The Pequod is now heading southeast toward Moby Dick. A man falls overboard from the mast. The life buoy is thrown, but both sink. Queequeg now proposes that his coffin be used as a new buoy and Starbuck has it sealed and waterproofed. The next morning, the ship meets in another truncated gam with the Rachel, commanded by Captain Gardiner from Nantucket. The Rachel is seeking survivors from one of her whaleboats which had gone after Moby Dick. Among the missing is Gardiner's young son, but Ahab refuses to join the search.
Ahab now spends twenty-four hours a day on deck while Fedallah shadows him. One day, a sea hawk grabs Ahab's slouched hat and flies off with it. Next, the Pequod, in a ninth and final gam, meets the Delight, badly damaged and with five of her crew left dead by Moby Dick. Her captain shouts that the harpoon which can kill the white whale has yet to be forged, to which Ahab flourishes his special lance and once more orders the ship forward. Ahab speaks to Starbuck about his wife and child, calling himself a fool for spending 40 years whaling, and says he can see his own child in Starbuck. Starbuck tries to persuade Ahab to return to Nantucket to meet their families, but Ahab refuses.

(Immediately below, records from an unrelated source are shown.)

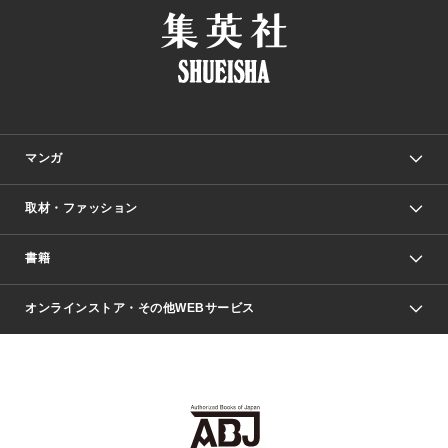
マンガ
取材・ファッション
少年マンガ
週刊少年ジャンプ
書籍
ファッション・美容
青年マンガ
ジャンプSQ.
Seventeen
週刊ヤングジャンプ
オンラインストア・その他WEBサービス
文芸・文庫・総合
芸能・情報・スポーツ
少女マンガ
Vジャンプ
non-no Web
ヤングジャンプ定期購読デジタル
すばる
Myojo
オンラインストア
りぼん
学芸・ノンフィクション・新書
最強ジャンプ
女性マンガ
@BAILA
ヤンジャン＋
小説すばる
週プレNEWS
マーガレット
集英社OTOコンテンツ
集英社 学芸編集部
少年ジャンプ＋
その他WEBサービス
クッキー
ライトノベル・ノベライズ
MAQUIA ONLINE
となりのヤングジャンプ
集英社 文芸ステーション
週プレ グラジャパ！
別冊マーガレット
SHUEISHA MANGA-ART HERITAGE
集英社 ビジネス書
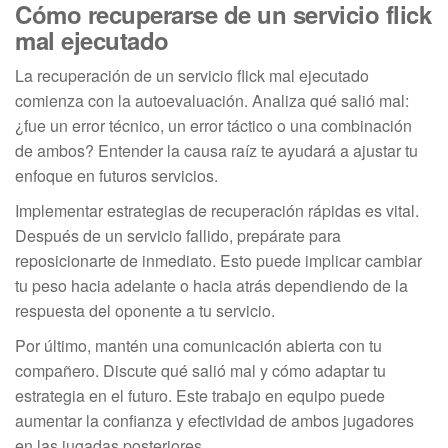
Cómo recuperarse de un servicio flick
mal ejecutado
La recuperación de un servicio flick mal ejecutado
comienza con la autoevaluación. Analiza qué salió mal:
¿fue un error técnico, un error táctico o una combinación
de ambos? Entender la causa raíz te ayudará a ajustar tu
enfoque en futuros servicios.
Implementar estrategias de recuperación rápidas es vital.
Después de un servicio fallido, prepárate para
reposicionarte de inmediato. Esto puede implicar cambiar
tu peso hacia adelante o hacia atrás dependiendo de la
respuesta del oponente a tu servicio.
Por último, mantén una comunicación abierta con tu
compañero. Discute qué salió mal y cómo adaptar tu
estrategia en el futuro. Este trabajo en equipo puede
aumentar la confianza y efectividad de ambos jugadores
en las jugadas posteriores.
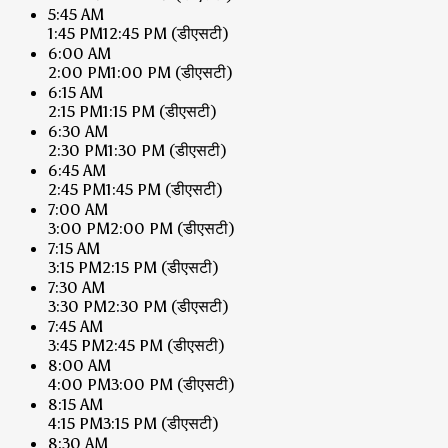
5:45 AM
1:45 PM
12:45 PM
(डीएसटी)
6:00 AM
2:00 PM
1:00 PM
(डीएसटी)
6:15 AM
2:15 PM
1:15 PM
(डीएसटी)
6:30 AM
2:30 PM
1:30 PM
(डीएसटी)
6:45 AM
2:45 PM
1:45 PM
(डीएसटी)
7:00 AM
3:00 PM
2:00 PM
(डीएसटी)
7:15 AM
3:15 PM
2:15 PM
(डीएसटी)
7:30 AM
3:30 PM
2:30 PM
(डीएसटी)
7:45 AM
3:45 PM
2:45 PM
(डीएसटी)
8:00 AM
4:00 PM
3:00 PM
(डीएसटी)
8:15 AM
4:15 PM
3:15 PM
(डीएसटी)
8:30 AM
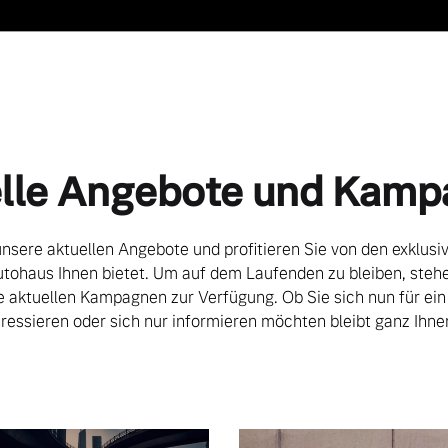
lle Angebote und Kam
nsere aktuellen Angebote und profitieren Sie von den exklusi
utohaus Ihnen bietet. Um auf dem Laufenden zu bleiben, stehe
le aktuellen Kampagnen zur Verfügung. Ob Sie sich nun für ein
ressieren oder sich nur informieren möchten bleibt ganz Ihne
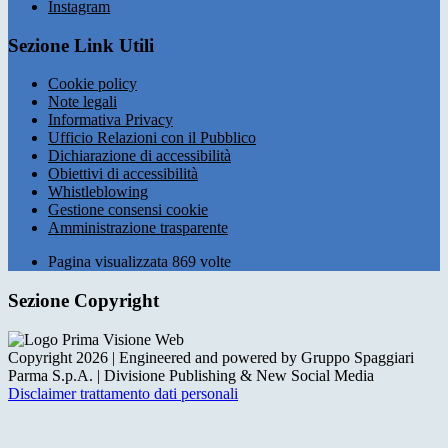
Instagram
Sezione Link Utili
Cookie policy
Note legali
Informativa Privacy
Ufficio Relazioni con il Pubblico
Dichiarazione di accessibilità
Obiettivi di accessibilità
Whistleblowing
Gestione consensi cookie
Amministrazione trasparente
Pagina visualizzata
869
volte
Sezione Copyright
Copyright 2026 | Engineered and powered by Gruppo Spaggiari
Parma S.p.A. | Divisione Publishing & New Social Media
Disclaimer trattamento dati personali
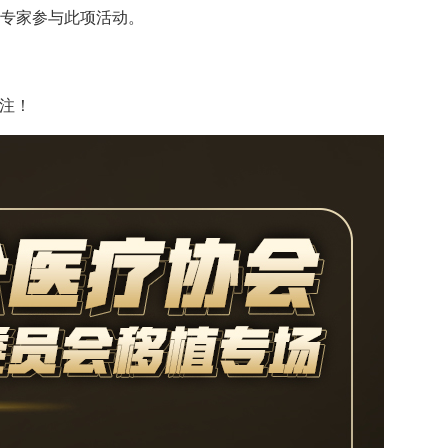
专家参与此项活动。
关注！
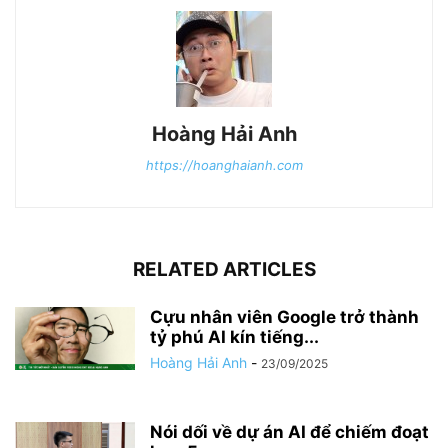
Hoàng Hải Anh
https://hoanghaianh.com
RELATED ARTICLES
Cựu nhân viên Google trở thành
tỷ phú AI kín tiếng...
Hoàng Hải Anh
-
23/09/2025
Nói dối về dự án AI để chiếm đoạt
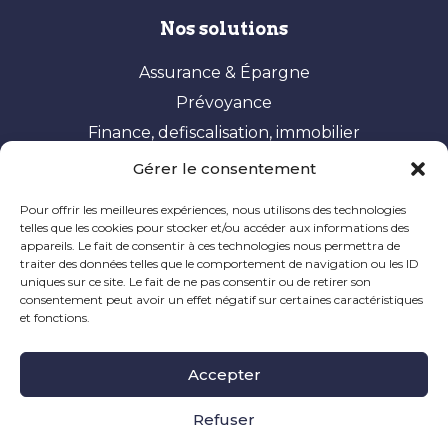
Nos solutions
Assurance & Épargne
Prévoyance
Finance, defiscalisation, immobilier
Gérer le consentement
Vos besoins
Pour offrir les meilleures expériences, nous utilisons des technologies
Constituer et valoriser son patrimoine
telles que les cookies pour stocker et/ou accéder aux informations des
appareils. Le fait de consentir à ces technologies nous permettra de
Optimisation fiscale
traiter des données telles que le comportement de navigation ou les ID
Préparer sa retraite
uniques sur ce site. Le fait de ne pas consentir ou de retirer son
consentement peut avoir un effet négatif sur certaines caractéristiques
Ingénierie patrimoniale
et fonctions.
Mentions Légales
|
Politique de Cookie
|
Informations
Accepter
Légales
|
Réclamation
Site à caractère publicitaire, dernière mise à jour en
Refuser
novembre 2024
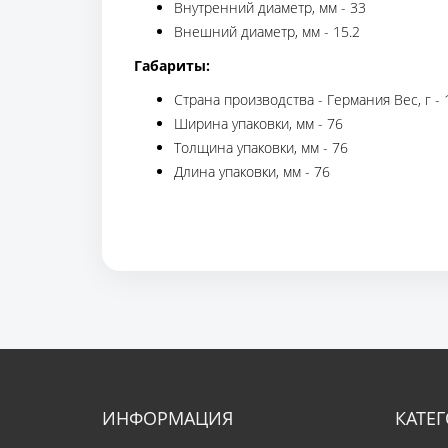
Внутренний диаметр, мм - 33
Внешний диаметр, мм - 15.2
Габариты:
Страна производства - Германия Вес, г - 
Ширина упаковки, мм - 76
Толщина упаковки, мм - 76
Длина упаковки, мм - 76
ИНФОРМАЦИЯ
КАТЕ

On the first day of the chase, Ahab smells the whale, climbs the mast, and sights Moby Dick. He claims the doubloon for himself, and orders all boats to lower except for Starbuck's. The whale bites Ahab's boat in two, tosses the captain into the sea and scatters his crew. On the second day of the chase, Ahab leaves Starbuck in charge of the Pequod. Moby Dick smashes the three boats hunting him to splinters. Ahab is rescued, but his ivory leg and Fedallah are lost. Starbuck begs Ahab to stop, but the captain vows revenge.
On the third and final day of the chase, Ahab sights Moby Dick at noon as sharks appear between the ship and the whale in anticipation of the ensuing carnage. Ahab lowers his boat for the final time, leaving Starbuck again on board. Moby Dick breaches and destroys two boats. Fedallah's corpse, still entangled in the fouled lines, is lashed to the whale's back, making Moby Dick the "hearse not made by human hands" Fedallah had prophesied earlier.

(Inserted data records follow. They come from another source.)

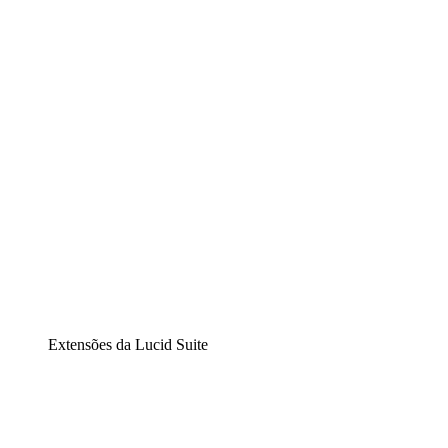
Lucidchart
Diagramação inteligente
Lucidspark
Lousa interativa virtual
airfocus
Gestão de produtos e roadmaps
Extensões da Lucid Suite
Extensão Nuvem
Entenda e planeje melhor as mudanças futuras em sua
infraestrutura de nuvem.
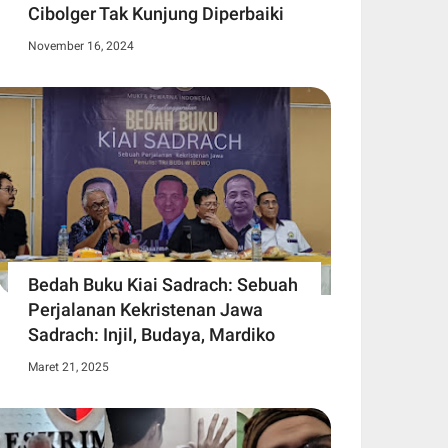
Cibolger Tak Kunjung Diperbaiki
November 16, 2024
Bedah Buku Kiai Sadrach: Sebuah
Perjalanan Kekristenan Jawa
Sadrach: Injil, Budaya, Mardiko
Maret 21, 2025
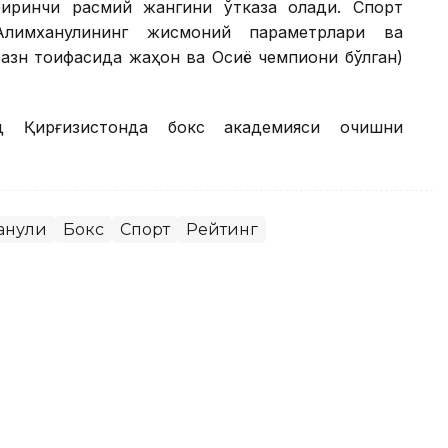
биринчи расмий жангини ўтказа олади. Спорт
 Алимханулининг жисмоний параметрлари ва
вазн тоифасида жаҳон ва Осиё чемпиони бўлган)
д Қирғизистонда бокс академияси очишни
анули
Бокс
Спорт
Рейтинг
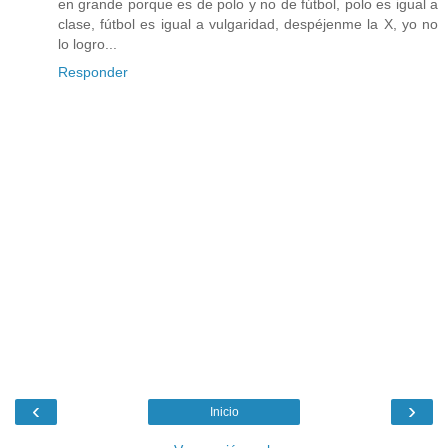
en grande porque es de polo y no de fútbol, polo es igual a
clase, fútbol es igual a vulgaridad, despéjenme la X, yo no
lo logro...
Responder
‹
›
Inicio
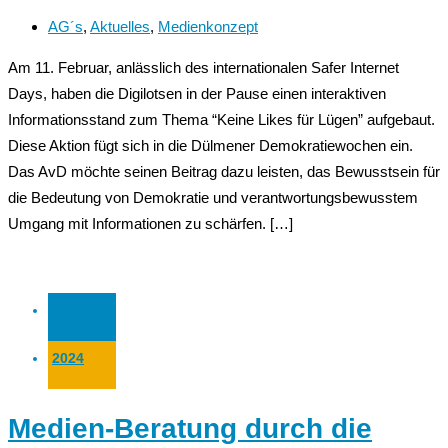
AG´s
,
Aktuelles
,
Medienkonzept
Am 11. Februar, anlässlich des internationalen Safer Internet
Days, haben die Digilotsen in der Pause einen interaktiven
Informationsstand zum Thema “Keine Likes für Lügen” aufgebaut.
Diese Aktion fügt sich in die Dülmener Demokratiewochen ein.
Das AvD möchte seinen Beitrag dazu leisten, das Bewusstsein für
die Bedeutung von Demokratie und verantwortungsbewusstem
Umgang mit Informationen zu schärfen. […]
03 Sep.
2024
Medien-Beratung durch die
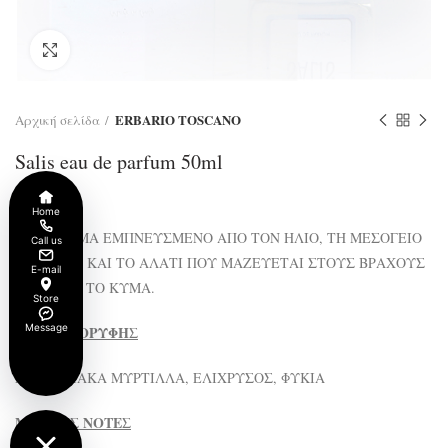
Click to enlarge
ERBARIO TOSCANO
Αρχική σελίδα
Salis eau de parfum 50ml
€
64.00
Home
ENA ΑΡΩΜΑ ΕΜΠΝΕΥΣΜΕΝΟ ΑΠΟ ΤΟΝ ΗΛΙΟ, ΤΗ ΜΕΣΟΓΕΙΟ
Call us
ΘΑΛΑΣΣΑ ΚΑΙ ΤΟ ΑΛΑΤΙ ΠΟΥ ΜΑΖΕΥΕΤΑΙ ΣΤΟΥΣ ΒΡΑΧΟΥΣ
E-mail
ΚΥΜΑ ΜΕ ΤΟ ΚΥΜΑ.
Store
Message
ΝΟΤΕΣ ΚΟΡΥΦΗΣ
ΜΕΣΟΓΕΙΑΚΑ ΜΥΡΤΙΛΛΑ, ΕΛΙΧΡΥΣΟΣ, ΦΥΚΙΑ
ΜΕΣΑΙΕΣ ΝΟΤΕΣ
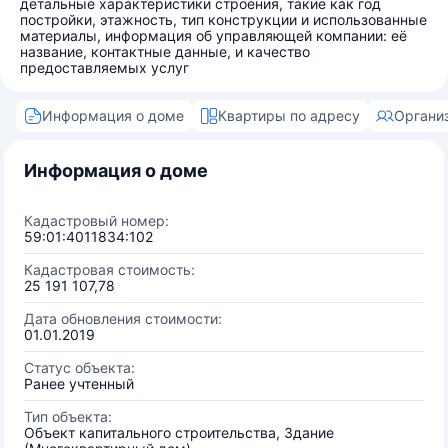
детальные характеристики строения, такие как год
постройки, этажность, тип конструкции и использованные
материалы, информация об управляющей компании: её
название, контактные данные, и качество
предоставляемых услуг
Информация о доме
Квартиры по адресу
Органи
Информация о доме
Кадастровый номер:
59:01:4011834:102
Кадастровая стоимость:
25 191 107,78
Дата обновления стоимости:
01.01.2019
Статус объекта:
Ранее учтенный
Тип объекта:
Объект капитального строительства, Здание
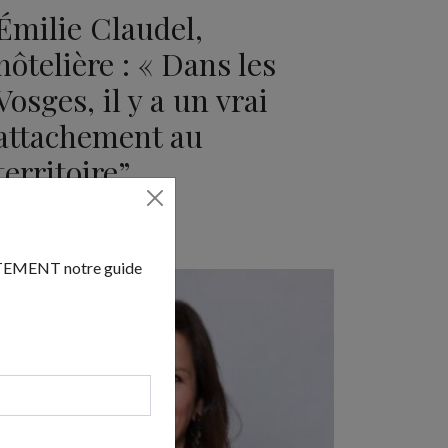
Émilie Claudel,
hôtelière : « Dans les
Vosges, il y a un vrai
attachement au
territoire”
septembre 22, 2025
UITEMENT notre guide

Ahab plants his harpoon in the whale's flank and Moby Dick destroys the Pequod, tossing its men into the sea. Ishmael is unable to return to the boat and is left behind in the water. Ahab then realizes the destroyed ship is the second hearse of American wood from Fedallah's prophecy.
Moby Dick returns within a few yards of Ahab's boat and a harpoon is darted from the ship but its line tangles. As Ahab stoops to free it, the line loops around his neck, ensnaring him against his nemesis and completing Fedallah's augury. As the wounded whale swims away, the captain is drawn with him out of sight. Queequeg's coffin comes to the surface as the only thing to escape the vortex when the Pequod sinks. Ishmael floats on it for a day and a night until the Rachel, still looking for its lost seamen, rescues him.